See below image for better understanding the problem statement.

**Note:**

If you observe Zig Zag Traversing is very similar to Level order traversal with few modification.

So first let's understand how to travel a Binary Tree in Level Order. Level order traversal of Tree shown in Case 1 is

**20 4 10 8 5.**

Level order traversal of Tree shown in Case 2 is

**20 4 10 8 5 2 1.**

**For more details on Level order traversal, Please refer : Level order traversal**

###
**Algorithm**

**1.**Take 2 Stack, one for current level and one for next level.

**2.**For filling the next Level stack, we have to see whether it need to be filled Left to Right or Right

to left as we are reading the Level Order spirally.

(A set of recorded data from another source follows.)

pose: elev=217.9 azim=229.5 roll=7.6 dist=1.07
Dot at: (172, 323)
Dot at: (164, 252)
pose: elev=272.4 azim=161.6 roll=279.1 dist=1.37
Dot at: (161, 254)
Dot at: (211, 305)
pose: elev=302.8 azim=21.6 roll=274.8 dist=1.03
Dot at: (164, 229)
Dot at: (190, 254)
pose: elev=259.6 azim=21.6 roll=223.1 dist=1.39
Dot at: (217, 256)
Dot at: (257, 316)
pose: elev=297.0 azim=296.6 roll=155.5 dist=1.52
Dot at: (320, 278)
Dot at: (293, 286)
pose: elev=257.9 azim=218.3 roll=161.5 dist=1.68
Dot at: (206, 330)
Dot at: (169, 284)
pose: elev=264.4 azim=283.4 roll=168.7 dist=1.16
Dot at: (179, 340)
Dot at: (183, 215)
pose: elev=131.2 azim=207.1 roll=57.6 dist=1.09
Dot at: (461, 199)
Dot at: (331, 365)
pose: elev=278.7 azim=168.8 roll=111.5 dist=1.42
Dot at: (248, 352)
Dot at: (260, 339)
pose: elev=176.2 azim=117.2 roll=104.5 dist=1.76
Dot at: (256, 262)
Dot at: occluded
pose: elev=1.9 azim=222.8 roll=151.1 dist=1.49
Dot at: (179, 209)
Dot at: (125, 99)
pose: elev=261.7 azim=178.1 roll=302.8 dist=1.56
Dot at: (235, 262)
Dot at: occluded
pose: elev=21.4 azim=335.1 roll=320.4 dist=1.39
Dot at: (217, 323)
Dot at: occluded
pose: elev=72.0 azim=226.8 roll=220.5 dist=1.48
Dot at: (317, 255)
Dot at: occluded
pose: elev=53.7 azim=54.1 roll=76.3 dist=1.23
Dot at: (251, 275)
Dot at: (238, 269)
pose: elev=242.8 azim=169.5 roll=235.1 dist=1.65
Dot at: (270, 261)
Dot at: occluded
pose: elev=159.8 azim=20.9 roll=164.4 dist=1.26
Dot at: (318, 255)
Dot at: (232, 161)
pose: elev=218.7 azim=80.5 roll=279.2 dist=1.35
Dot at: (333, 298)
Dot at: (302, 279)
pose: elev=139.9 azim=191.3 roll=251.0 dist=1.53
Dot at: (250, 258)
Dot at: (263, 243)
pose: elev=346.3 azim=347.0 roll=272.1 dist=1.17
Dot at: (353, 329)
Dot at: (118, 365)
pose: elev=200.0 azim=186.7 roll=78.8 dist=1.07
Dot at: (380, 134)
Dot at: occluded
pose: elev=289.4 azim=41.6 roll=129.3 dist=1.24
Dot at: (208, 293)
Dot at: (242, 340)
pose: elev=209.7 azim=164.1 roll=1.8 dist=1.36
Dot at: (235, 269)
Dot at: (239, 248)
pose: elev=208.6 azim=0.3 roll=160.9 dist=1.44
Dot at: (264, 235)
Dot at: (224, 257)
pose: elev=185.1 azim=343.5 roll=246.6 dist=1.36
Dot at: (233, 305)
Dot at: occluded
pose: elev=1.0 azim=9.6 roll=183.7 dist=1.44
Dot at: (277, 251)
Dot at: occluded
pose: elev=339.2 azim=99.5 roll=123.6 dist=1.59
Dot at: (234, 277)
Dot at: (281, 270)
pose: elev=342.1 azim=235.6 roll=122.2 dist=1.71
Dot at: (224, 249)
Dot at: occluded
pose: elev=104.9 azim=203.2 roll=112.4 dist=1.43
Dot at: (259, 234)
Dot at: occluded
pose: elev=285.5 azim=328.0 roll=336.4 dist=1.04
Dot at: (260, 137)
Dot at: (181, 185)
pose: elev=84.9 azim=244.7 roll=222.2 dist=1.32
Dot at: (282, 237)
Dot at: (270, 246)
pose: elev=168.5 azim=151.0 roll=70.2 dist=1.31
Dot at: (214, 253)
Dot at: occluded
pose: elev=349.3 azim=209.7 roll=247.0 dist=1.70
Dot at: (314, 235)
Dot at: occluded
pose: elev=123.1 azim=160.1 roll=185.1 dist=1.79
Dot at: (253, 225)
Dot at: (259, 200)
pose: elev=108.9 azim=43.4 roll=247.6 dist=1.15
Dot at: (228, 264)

**3.**When we are reading current level stack, all the children's of current level stack will go to next

level stack.

**4.**When current level stack has no value and is Empty at that time point current level stack

reference to hold next level stack values, that is current level stack will now point to next level

stack and next level stack should be reinitialize for its next level.

Also, this is the time when we need to alter our reading style for childrens that is it need to be

read in left - right fashion.

**Lets take a example and see,**

### Java Program for reading a Binary Tree in Spiral way.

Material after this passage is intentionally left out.